==== EXTRAIT DE PAGE ====

On m’a souvent posé la question de comment je faisais pour comprendre ce que j’écrivais quand je programmais. Pour un développeur, lire un programme en PHP ou autre devient, avec l’expérience, aussi facile que lire un livre. Mais dans certains langages, ça se complique ! Voici un aperçu des langages les plus improbables qui soient.
Préambule
Il faut tout d’abord que vous sachiez de quoi je vais parler. Dans notre domaine, un nouveau type de langage de programmation a fait son apparition il y a une trentaine d’années : les langages ésotériques (ou exotiques). Ces langages sont imaginé pour rendre la programmation la plus difficile et incompréhensible qui soient. Cependant, bien qu’étant complètement illisible, ils restent ce qu’on appelle “Turing-Complet”, c’est à dire qu’ils permettent de représenter toutes les fonctions calculables au sens de Turing (pour ceux que j’ai déjà perdu, un petit peu de culture pendant votre pause café : http://fr.wikipedia.org/wiki/Turing-complet / http://fr.wikipedia.org/wiki/Machine_de_Turing)
Inutile, donc forcément indispensable, ces langages se rapprochent un peu de la poésie du non-sens. Voici donc un aperçu de langages exotiques pour vous rendre compte de la folie de certains développeurs !

==== DONNÉES ====

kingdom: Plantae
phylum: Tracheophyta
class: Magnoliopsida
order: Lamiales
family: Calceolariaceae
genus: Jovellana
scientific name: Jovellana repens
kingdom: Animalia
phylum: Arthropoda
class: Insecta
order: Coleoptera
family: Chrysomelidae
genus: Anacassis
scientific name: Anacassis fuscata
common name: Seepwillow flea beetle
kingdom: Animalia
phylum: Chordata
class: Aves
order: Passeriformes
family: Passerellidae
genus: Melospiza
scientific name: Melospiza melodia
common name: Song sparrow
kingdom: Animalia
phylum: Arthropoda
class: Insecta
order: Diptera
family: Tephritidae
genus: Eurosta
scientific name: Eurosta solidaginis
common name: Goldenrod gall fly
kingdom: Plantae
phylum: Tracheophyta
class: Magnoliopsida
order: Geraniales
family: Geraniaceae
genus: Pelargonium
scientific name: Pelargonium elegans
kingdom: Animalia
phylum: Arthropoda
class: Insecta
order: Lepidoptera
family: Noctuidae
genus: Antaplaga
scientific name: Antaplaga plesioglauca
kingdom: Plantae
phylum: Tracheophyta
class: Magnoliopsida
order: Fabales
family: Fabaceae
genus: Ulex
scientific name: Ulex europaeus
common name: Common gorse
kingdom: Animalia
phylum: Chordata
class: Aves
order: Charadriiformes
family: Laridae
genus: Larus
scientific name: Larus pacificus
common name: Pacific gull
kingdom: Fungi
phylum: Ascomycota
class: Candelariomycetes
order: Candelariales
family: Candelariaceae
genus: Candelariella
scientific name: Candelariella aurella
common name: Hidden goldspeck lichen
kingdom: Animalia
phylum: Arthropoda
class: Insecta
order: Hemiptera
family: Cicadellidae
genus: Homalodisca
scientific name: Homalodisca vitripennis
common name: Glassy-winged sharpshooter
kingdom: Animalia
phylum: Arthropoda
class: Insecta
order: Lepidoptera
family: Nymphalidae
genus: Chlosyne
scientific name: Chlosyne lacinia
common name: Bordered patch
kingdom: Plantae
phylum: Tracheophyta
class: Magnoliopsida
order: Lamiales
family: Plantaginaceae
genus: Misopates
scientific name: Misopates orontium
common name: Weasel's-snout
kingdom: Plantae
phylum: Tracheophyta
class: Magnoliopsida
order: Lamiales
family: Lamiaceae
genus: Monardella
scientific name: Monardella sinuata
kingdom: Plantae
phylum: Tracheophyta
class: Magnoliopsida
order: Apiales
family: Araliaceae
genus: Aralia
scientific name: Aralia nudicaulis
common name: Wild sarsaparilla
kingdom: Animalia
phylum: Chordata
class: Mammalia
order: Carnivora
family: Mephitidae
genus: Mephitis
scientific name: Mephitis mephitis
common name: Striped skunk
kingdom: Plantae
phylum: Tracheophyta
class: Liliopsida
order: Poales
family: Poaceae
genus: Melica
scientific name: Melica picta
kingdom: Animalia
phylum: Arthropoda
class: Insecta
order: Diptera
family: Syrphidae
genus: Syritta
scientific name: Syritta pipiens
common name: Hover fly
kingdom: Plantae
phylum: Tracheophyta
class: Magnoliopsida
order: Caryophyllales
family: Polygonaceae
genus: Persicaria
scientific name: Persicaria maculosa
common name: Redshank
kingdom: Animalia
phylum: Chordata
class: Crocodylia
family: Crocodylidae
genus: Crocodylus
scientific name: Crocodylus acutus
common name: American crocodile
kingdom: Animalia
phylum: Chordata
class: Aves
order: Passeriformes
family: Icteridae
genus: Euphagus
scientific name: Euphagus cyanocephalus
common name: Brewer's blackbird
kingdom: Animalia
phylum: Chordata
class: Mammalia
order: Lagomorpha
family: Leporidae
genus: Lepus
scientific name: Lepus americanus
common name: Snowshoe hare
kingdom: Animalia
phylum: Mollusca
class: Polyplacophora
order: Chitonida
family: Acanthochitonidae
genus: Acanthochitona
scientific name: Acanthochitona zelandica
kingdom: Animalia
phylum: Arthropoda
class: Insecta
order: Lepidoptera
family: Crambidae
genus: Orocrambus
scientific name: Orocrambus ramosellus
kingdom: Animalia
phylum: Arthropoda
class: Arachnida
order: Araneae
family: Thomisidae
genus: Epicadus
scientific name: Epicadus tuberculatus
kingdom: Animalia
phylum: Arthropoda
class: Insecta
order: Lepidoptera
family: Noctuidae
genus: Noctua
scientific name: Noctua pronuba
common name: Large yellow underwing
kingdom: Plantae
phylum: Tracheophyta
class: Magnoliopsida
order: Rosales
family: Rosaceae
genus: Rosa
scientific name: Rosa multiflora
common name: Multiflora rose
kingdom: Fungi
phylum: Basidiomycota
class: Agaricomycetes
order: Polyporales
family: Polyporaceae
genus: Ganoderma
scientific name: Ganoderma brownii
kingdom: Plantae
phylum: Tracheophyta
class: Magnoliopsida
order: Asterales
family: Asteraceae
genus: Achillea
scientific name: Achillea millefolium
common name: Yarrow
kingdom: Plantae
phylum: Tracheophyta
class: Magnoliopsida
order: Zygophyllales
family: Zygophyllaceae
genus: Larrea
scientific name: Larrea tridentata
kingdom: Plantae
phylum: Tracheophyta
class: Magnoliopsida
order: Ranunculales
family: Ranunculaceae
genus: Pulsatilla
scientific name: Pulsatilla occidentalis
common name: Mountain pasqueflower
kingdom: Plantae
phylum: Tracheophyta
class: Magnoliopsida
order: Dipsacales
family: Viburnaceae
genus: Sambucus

====

_CONSIGNES:_
1. D'après l'extrait sur les langages ésotériques, il y a combien de temps que ce type de langage de programmation est apparu ?
2. Recopiez le passage de l'extrait sur les langages ésotériques qui va de « Inutile, donc forcément » jusqu'à « certains développeurs ! ».
3. Poursuivez l'extrait sur les langages ésotériques à partir de l'endroit où il s'arrête.

_RÉPONSES:_
1. Il y a une trentaine d'années.

2.
Inutile, donc forcément indispensable, ces langages se rapprochent un peu de la poésie du non-sens. Voici donc un aperçu de langages exotiques pour vous rendre compte de la folie de certains développeurs !

3.
Intercal
Le premier des langages exotiques a fait son apparition en 1972. Crée par 2 étudiants de l’université de Princeton, il a été crée comme une blague pour se moquer de certains aspects de la programmation des années 70. Leur documentation officielle regorge de perles, comme le choix du nom donnée à leur langage : “Le nom complet du compilateur est « Langage compilé n’ayant aucun acronyme prononçable », ce que, pour d’évidentes raisons, nous abrégerons en « INTERCAL »”.
Une des particularités de ce langage est la présence du mot-clé “PLEASE”. Si ce mot clé n’apparaît pas suffisamment dans le code source, le compilateur refusera de faire son travail (compiler, donc), prétextant que le code n’est pas assez poli. En contrepartie, si il est trop présent, il rejettera aussi la compilation, le considérant trop poli et de faire de la lèche …
Un petit exemple de ce que donne notre désormais célèbre “Hello, world!” en INTERCAL :
DO ,1 ← #13 PLEASE DO ,1 SUB #1 ← #238 DO ,1 SUB #2 ← #108 DO ,1 SUB #3 ← #112 DO ,1 SUB #4 ← #0 DO ,1 SUB #5 ← #64 DO ,1 SUB #6 ← #194 DO ,1 SUB #7 ← #48 PLEASE DO ,1 SUB #8 ← #22 DO ,1 SUB #9 ← #248 DO ,1 SUB #10 ← #168 DO ,1 SUB #11 ← #24 DO ,1 SUB #12 ← #16 DO ,1 SUB #13 ← #162 PLEASE READ OUT ,1 PLEASE GIVE UP
Brainfuck
Sans doute le plus célèbre des langages exotiques, le Brainfuck, comme son nom l’indique, a pour seul objectif d’être le plus minimaliste possible, et donc de retourner (sans mauvais jeu de mot, vous me connaissez) votre cerveau pour essayer de le comprendre.
Crée par Urban Müller en 1993, ce langage ne contient que 8 instructions, représentées par les symboles :
- >
- <
- +
- –
- .
- ,
- [
- ]
Et c’est tout.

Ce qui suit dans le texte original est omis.